The most recent data from business.com found that employers are less inclined to go through resumes that include the nonbinary “they/them” pronouns.
Businesss.com sent almost identical “phantom” resumes to 180 job advertisements as part of its investigation of the employment of nonbinary people; however, one of the resumes had nonbinary pronouns.
“Both featured a gender-ambiguous name, ‘Taylor Williams.’ The only difference between the test and control resumes was the presence of gender pronouns on the test version,” Ryan McGonagill, the industry research director at business.com, said in the report. “The test resume included ‘they/them’ pronouns under the name in the header.”

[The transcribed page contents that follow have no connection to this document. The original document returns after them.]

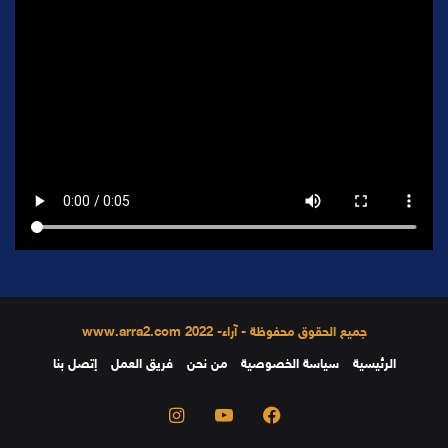
جميع الحقوق محفوظة - آراء- 2022 www.arra2.com
الرئيسية
سياسة الخصوصية
من نحن
فريق العمل
إتصل بنا
فيسبوك
يوتيوب
انستقرام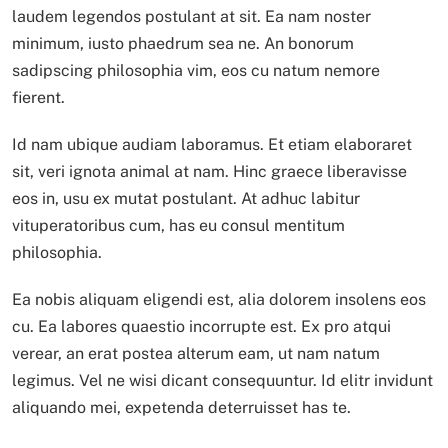
laudem legendos postulant at sit. Ea nam noster
minimum, iusto phaedrum sea ne. An bonorum
sadipscing philosophia vim, eos cu natum nemore
fierent.
Id nam ubique audiam laboramus. Et etiam elaboraret
sit, veri ignota animal at nam. Hinc graece liberavisse
eos in, usu ex mutat postulant. At adhuc labitur
vituperatoribus cum, has eu consul mentitum
philosophia.
Ea nobis aliquam eligendi est, alia dolorem insolens eos
cu. Ea labores quaestio incorrupte est. Ex pro atqui
verear, an erat postea alterum eam, ut nam natum
legimus. Vel ne wisi dicant consequuntur. Id elitr invidunt
aliquando mei, expetenda deterruisset has te.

Both “phantom” resumés were college graduates “with qualifications matching the entry-level jobs they applied for.” However, the report found that the resumés with “they/them” pronouns “received eight percent less employer interest than the control resumes without pronouns.”
McGonagill said the report's findings were “especially worrisome” considering more than 64 percent of the organizations were equal-opportunity employers.
More than 400 nonbinary people were interviewed by Business.com about their employment experiences and if they felt discriminated against. Of those surveyed, 59 percent said their non-binary identity “would somewhat hurt” their search for employment, while five percent believed it would “somewhat help.”
Similarly, 51% said that being nonbinary had a “very or somewhat negatively” impact on their work experiences, while only 8% said that it had a “very or somewhat positive” impact.